ACTIVITY LIST:
**a.** Copy the stretch of the bankruptcy appeal opinion from "Before BUFFINGTON, WOOLLEY, and" through "because of repugnancy." word for word.
**b.** Please repeat the stretch of rows from the line that contains "4 REGALOS TECNOLÓGICOS PARA" through the line that contains "ou profissional sempre […]", both included, leaving out the pictures.

Opinion
No. 4955.
February 10, 1933.
Appeal from the District Court of the United States for the Middle District of Pennsylvania; Albert L. Watson, Judge.
Petition by Harry D. Wilhelm and another, trading as Wilhelm Runk, and others, creditors, seeking an adjudication of the bankruptcy of Max Cohen. From an order denying a motion to dismiss the petition, the alleged bankrupt appeals.
Affirmed.
Mortimer C. Rhone and J. Fred Katzmaier, both of Williamsport, Pa., for appellant.
Scott S. Leiby and Snyder, Miller, Hull Hull, all of Harrisburg, Pa., for appellee.
Before BUFFINGTON, WOOLLEY, and THOMPSON, Circuit Judges.
The alleged bankrupt (for convenience called the bankrupt) moved to dismiss the petition on the contention that no act of bankruptcy is sufficiently alleged. From an order of the District Court denying the motion on a holding that the assailed averments of acts of bankruptcy are fully informative and therefore sufficient, the bankrupt took this appeal in which he has raised two questions: One, whether the charges of acts of bankruptcy comply with the rules of pleading; the other, whether the entire petition is void because of repugnancy.
The acts of bankruptcy purported to be charged in the petition are those defined by section 3a (1, 2) of the Bankruptcy Act, 11 USCA § 21(a) (1, 2), committed by a person "having (1) conveyed * * * any part of his property with intent to hinder, delay, or defraud his creditors," and having "(2) transferred, while insolvent, any portion of his property to * * * creditors * * * with intent to prefer such creditors over his other creditors. * * *"
To avoid lengthy quotations from the petition it will be enough to say there are three averments which allege three separate transfers of property by the bankrupt involving five acts of bankruptcy, preceded by a general declaration of their occurrence within four months of the petition and while the bankrupt was insolvent. All averments of acts of bankruptcy are clearly sufficient as to property conveyed, dates of deeds, and names of grantees. The trouble lies in the allegations of intent — a controlling element in these acts of bankruptcy — which, with reference to the first act are stated in the disjunctive — a transfer with intent to defraud creditors or with intent to prefer a creditor — and with reference to the second and third acts are stated in the conjunctive — other transfers with intent to defraud creditors and with intent to prefer a creditor. Finally, the fourth averment charges that all of the named transfers were made without consideration with intent to defraud creditors. Is this bad pleading — so bad as to be fatal to the whole petition?

Saved data entries
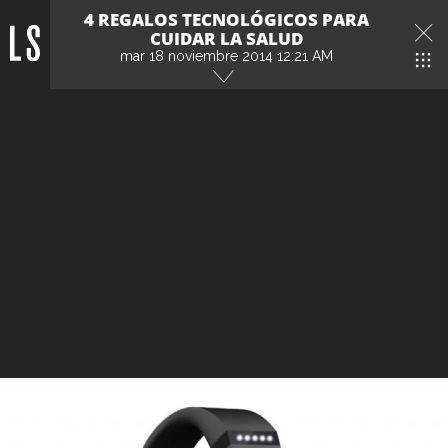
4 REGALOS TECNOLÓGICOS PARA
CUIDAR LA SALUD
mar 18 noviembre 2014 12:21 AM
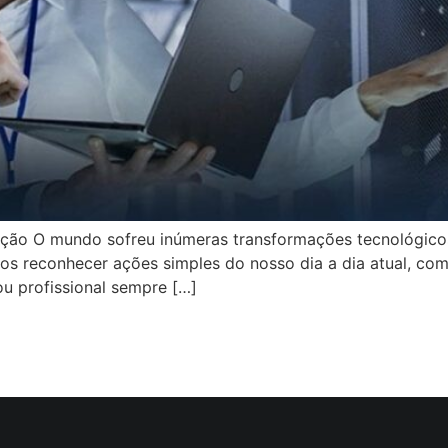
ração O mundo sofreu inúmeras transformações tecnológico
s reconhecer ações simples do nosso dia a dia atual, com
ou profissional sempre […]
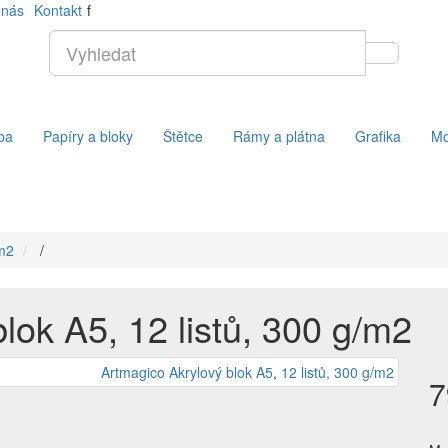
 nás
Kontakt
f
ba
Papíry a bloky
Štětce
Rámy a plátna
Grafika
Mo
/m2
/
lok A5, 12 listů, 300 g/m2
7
...
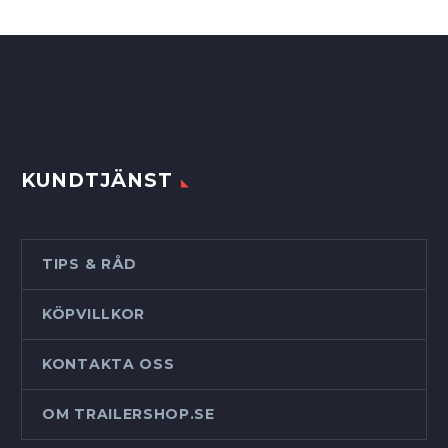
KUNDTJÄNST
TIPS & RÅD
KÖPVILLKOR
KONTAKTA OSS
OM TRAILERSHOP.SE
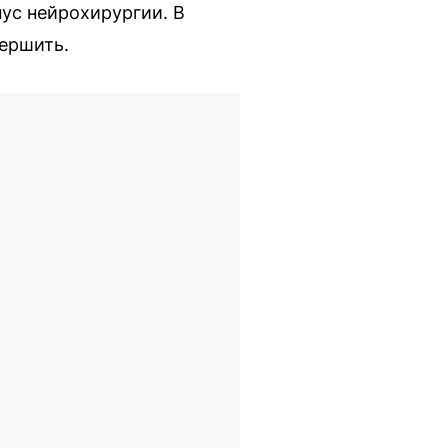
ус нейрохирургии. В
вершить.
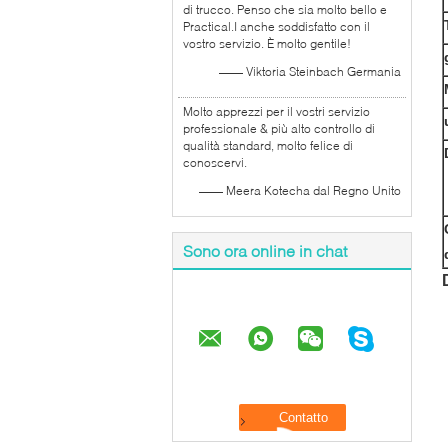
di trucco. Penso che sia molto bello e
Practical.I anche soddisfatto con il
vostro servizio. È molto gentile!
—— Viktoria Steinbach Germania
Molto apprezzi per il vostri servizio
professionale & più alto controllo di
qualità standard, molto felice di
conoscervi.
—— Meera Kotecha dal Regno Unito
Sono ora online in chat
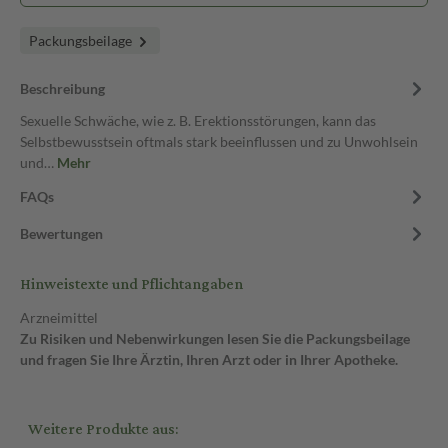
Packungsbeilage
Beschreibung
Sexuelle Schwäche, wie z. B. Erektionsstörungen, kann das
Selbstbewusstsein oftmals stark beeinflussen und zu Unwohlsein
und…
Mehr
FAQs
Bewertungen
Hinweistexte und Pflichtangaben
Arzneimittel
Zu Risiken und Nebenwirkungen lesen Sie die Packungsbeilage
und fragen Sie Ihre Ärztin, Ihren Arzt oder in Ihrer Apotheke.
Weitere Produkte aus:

RESPONSES BY ITEM NUMBER:
**a.**
Before BUFFINGTON, WOOLLEY, and THOMPSON, Circuit Judges.
The alleged bankrupt (for convenience called the bankrupt) moved to dismiss the petition on the contention that no act of bankruptcy is sufficiently alleged. From an order of the District Court denying the motion on a holding that the assailed averments of acts of bankruptcy are fully informative and therefore sufficient, the bankrupt took this appeal in which he has raised two questions: One, whether the charges of acts of bankruptcy comply with the rules of pleading; the other, whether the entire petition is void because of repugnancy.

**b.**
4 REGALOS TECNOLÓGICOS PARA
CUIDAR LA SALUD
mar 18 noviembre 2014 12:21 AM
ração O mundo sofreu inúmeras transformações tecnológico
s reconhecer ações simples do nosso dia a dia atual, com
ou profissional sempre […]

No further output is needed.